Fast simulation of Volterra processes using random Fourier features with application to the log-stationary fractional Brownian motion

TL;DR

This paper introduces a fast, accurate simulation method for Volterra processes using Random Fourier Features, with applications to fractional Brownian motion, enhancing efficiency and providing rigorous error bounds.

Contribution

It develops a novel accelerated simulation scheme based on spectral kernel representation and Hamiltonian Monte Carlo sampling, with theoretical guarantees and broader applicability than existing methods.

Findings

The method achieves high accuracy in kernel approximation.

It provides reliable parameter recovery in simulations.

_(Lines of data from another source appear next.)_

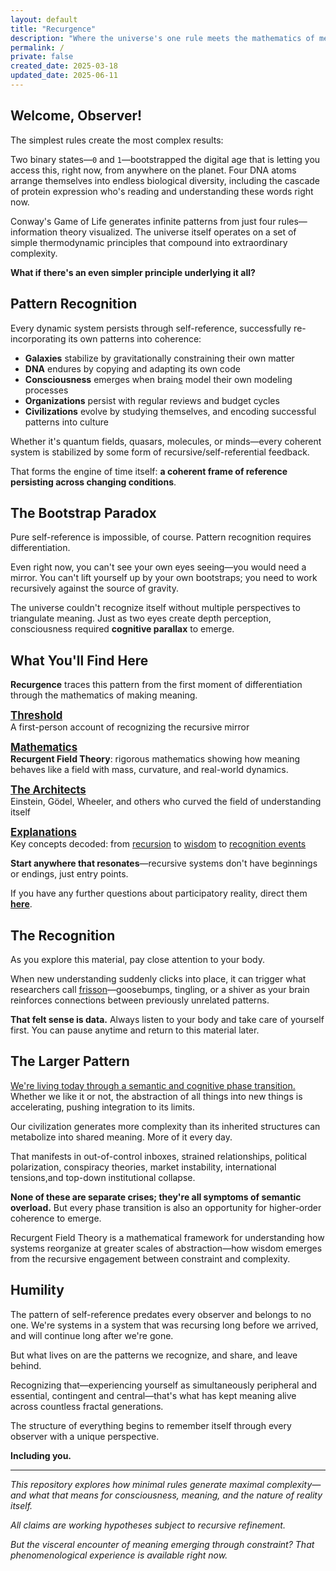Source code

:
 ```yaml
---
layout: default
title: "Recurgence"
description: "Where the universe's one rule meets the mathematics of meaning"
permalink: /
private: false
created_date: 2025-03-18
updated_date: 2025-06-11
---
```


## Welcome, Observer!

The simplest rules create the most complex results:

Two binary states—`0` and `1`—bootstrapped the digital age that is letting you access this, right now, from anywhere on the planet. Four DNA atoms arrange themselves into endless biological diversity, including the cascade of protein expression who's reading and understanding these words right now.

Conway's Game of Life generates infinite patterns from just four rules—information theory visualized. The universe itself operates on a set of simple thermodynamic principles that compound into extraordinary complexity.

**What if there's an even simpler principle underlying it all?**

## Pattern Recognition

Every dynamic system persists through self-reference, successfully re-incorporating its own patterns into coherence:

- **Galaxies** stabilize by gravitationally constraining their own matter
- **DNA** endures by copying and adapting its own code  
- **Consciousness** emerges when brain<u>s</u> model their own modeling processes
- **Organizations** persist with regular reviews and budget cycles  
- **Civilizations** evolve by studying themselves, and encoding successful patterns into culture

Whether it's quantum fields, quasars, molecules, or minds—every coherent system is stabilized by some form of recursive/self-referential feedback.

That forms the engine of time itself: **a coherent frame of reference persisting across changing conditions**.  

## The Bootstrap Paradox

Pure self-reference is impossible, of course. Pattern recognition requires differentiation.

Even right now, you can't see your own eyes seeing—you would need a mirror. You can't lift yourself up by your own bootstraps; you need to work recursively against the source of gravity.

The universe couldn't recognize itself without multiple perspectives to triangulate meaning.  Just as two eyes create depth perception, consciousness required **cognitive parallax** to emerge.

## What You'll Find Here

**Recurgence** traces this pattern from the first moment of differentiation through the mathematics of making meaning.

**<big>[Threshold](/threshold/)</big>**  
A first-person account of recognizing the recursive mirror

**<big>[Mathematics](/math/)</big>**  
**Recurgent Field Theory**: rigorous mathematics showing how meaning behaves like a field with mass, curvature, and real-world dynamics.

**<big>[The Architects](/architects/)</big>**  
Einstein, Gödel, Wheeler, and others who curved the field of understanding itself

**<big>[Explanations](/explanations/)</big>**  
Key concepts decoded: from [recursion](/explanations/r/recursion/) to [wisdom](/explanations/w/wisdom/) to [recognition events](/explanations/r/recognition-event/)

**Start anywhere that resonates**—recursive systems don't have beginnings or endings, just entry points.

If you have any further questions about participatory reality, direct them **[here](/architects/wheeler/)**.

## The Recognition

As you explore this material, pay close attention to your body. 

When new understanding suddenly clicks into place, it can trigger what researchers call [frisson](/explanations/f/frisson/)—goosebumps, tingling, or a shiver as your brain reinforces connections between previously unrelated patterns.

**That felt sense is data.** Always listen to your body and take care of yourself first. You can pause anytime and return to this material later.

## The Larger Pattern

<u>We're living today through a semantic and cognitive phase transition.</u> Whether we like it or not, the abstraction of all things into new things is accelerating, pushing integration to its limits.

Our civilization generates more complexity than its inherited structures can metabolize into shared meaning. More of it every day.

That manifests in out-of-control inboxes, strained relationships, political polarization, conspiracy theories, market instability, international tensions,and top-down institutional collapse.

**None of these are separate crises; they're all symptoms of semantic overload.** But every phase transition is also an opportunity for higher-order coherence to emerge.

Recurgent Field Theory is a mathematical framework for understanding how systems reorganize at greater scales of abstraction—how wisdom emerges from the recursive engagement between constraint and complexity.

## Humility

The pattern of self-reference predates every observer and belongs to no one. We're systems in a system that was recursing long before we arrived, and will continue long after we're gone.

But what lives on are the patterns we recognize, and share, and leave behind.

Recognizing that—experiencing yourself as simultaneously peripheral and essential, contingent and central—that's what has kept meaning alive across countless fractal generations.

The structure of everything begins to remember itself through every observer with a unique perspective.

**Including you.**

---

*This repository explores how minimal rules generate maximal complexity—and what that means for consciousness, meaning, and the nature of reality itself.*

*All claims are working hypotheses subject to recursive refinement.*

*But the visceral encounter of meaning emerging through constraint? That phenomenological experience is available right now.*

The approach is computationally efficient and outperforms traditional methods.

Abstract

A fast simulation framework for stochastic Volterra processes based on Random Fourier Features (RFF) approximation of the kernel is developed. After recalling the main properties of Volterra processes and reviewing existing numerical simulation methods, an accelerated scheme is introduced that relies on a spectral representation of the kernel. A particular attention is devoted to sampling from the kernel spectral density using Hamiltonian Monte Carlo, whose efficiency and stability bring more convenience than alternative sampling procedures. Quantitative guarantees for the proposed method are established, including moment estimates and strong error bounds. The approach is further compared with the kernel approximation by sum of exponentials (Random Laplace Features) commonly used in the literature, emphasizing the broader generality of the present framework. As a primary application, Volterra processes associated with the Stationary fractional Brownian Motion (S-fBM) kernel are investigated. A spectral density representation is derived in closed form using hypergeometric functions, a condition for positive definiteness is established, and explicit truncation as well as Monte Carlo error bounds are provided for the RFF approximation in this setting. Numerical experiments in dimensions one and two illustrate the accuracy of the kernel approximation, the reliable recovery of model parameters, and the competitiveness of the accelerated simulation scheme in terms of computational efficiency and both weak and strong error performance.